Finale and season grade: A-
- Yes, that was Danny Pudi hanging out in the background of the scene at Subway, thus completing the little extra swap between this show and Community. As a fan of both shows, that was really a lot of fun, and I like that it was mostly kept under wraps.
- The show made some pretty great use of Hawaiian locations. In particular, I liked Travis and Laurie’s walk on the seemingly remote beach and the final scene with Grayson and Jules looking out over the ocean.
- Spinoff idea presented to the Cougar Town producers, free of charge: Ted moves in with Tom, and they’re joined by the guy who plays Vorp on The Guild. Lou Diamond Philips also moves in with them, and the show is called Three Bald Guys And Lou. I would watch.
- I’m pretty sure “Seinfeld guy” is executive producer/co-creator Kevin Biegel.
- Best episode of the season: The Halloween episode continues to be my high-water mark for the show mixing goofy laughs—Travis dressed up as Andy!—with genuine emotion—Jules and her dad reconciling.
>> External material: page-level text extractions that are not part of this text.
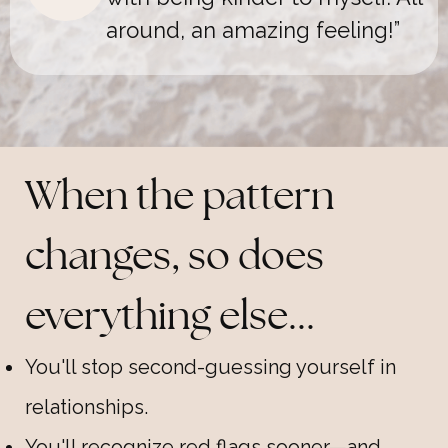
around, an amazing feeling
!”
When the pattern
changes, so does
everything else...
You'll stop second-guessing yourself in
relationships.
You'll recognize red flags sooner—and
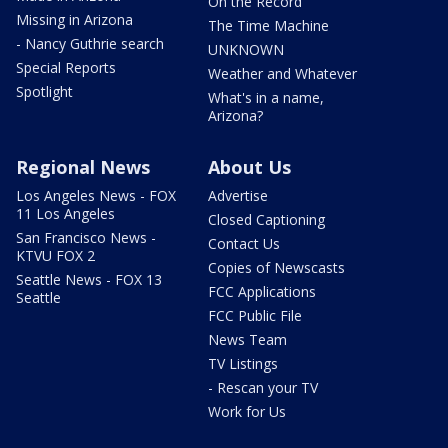
On the Record
Missing in Arizona
The Time Machine
- Nancy Guthrie search
UNKNOWN
Special Reports
Weather and Whatever
Spotlight
What's in a name,
Arizona?
Regional News
About Us
Los Angeles News - FOX
Advertise
11 Los Angeles
Closed Captioning
San Francisco News -
Contact Us
KTVU FOX 2
Copies of Newscasts
Seattle News - FOX 13
FCC Applications
Seattle
FCC Public File
News Team
TV Listings
- Rescan your TV
Work for Us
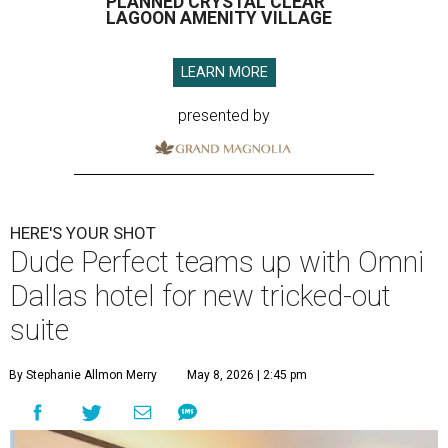
PLANNED CRYSTAL CLEAR
LAGOON AMENITY VILLAGE
LEARN MORE
presented by
HERE'S YOUR SHOT
Dude Perfect teams up with Omni
Dallas hotel for new tricked-out
suite
By Stephanie Allmon Merry
May 8, 2026 | 2:45 pm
Runner-up: The one from a few weeks ago that Michaelangelo covered for me. I really liked that one.
- Worst episode of the season: The Thanksgiving episode just didn’t work for me. I’m never going to like plots about who says “I love you” first, and the memory of the season one Thanksgiving episode loomed too large. Runner-up: Maybe “Damaged By Love”? The Grayson subplot there doesn’t make a lot of sense.
- See you in the fall-ish! Be working on pulling off your glasses to look like you’ve just seen a super hot chick!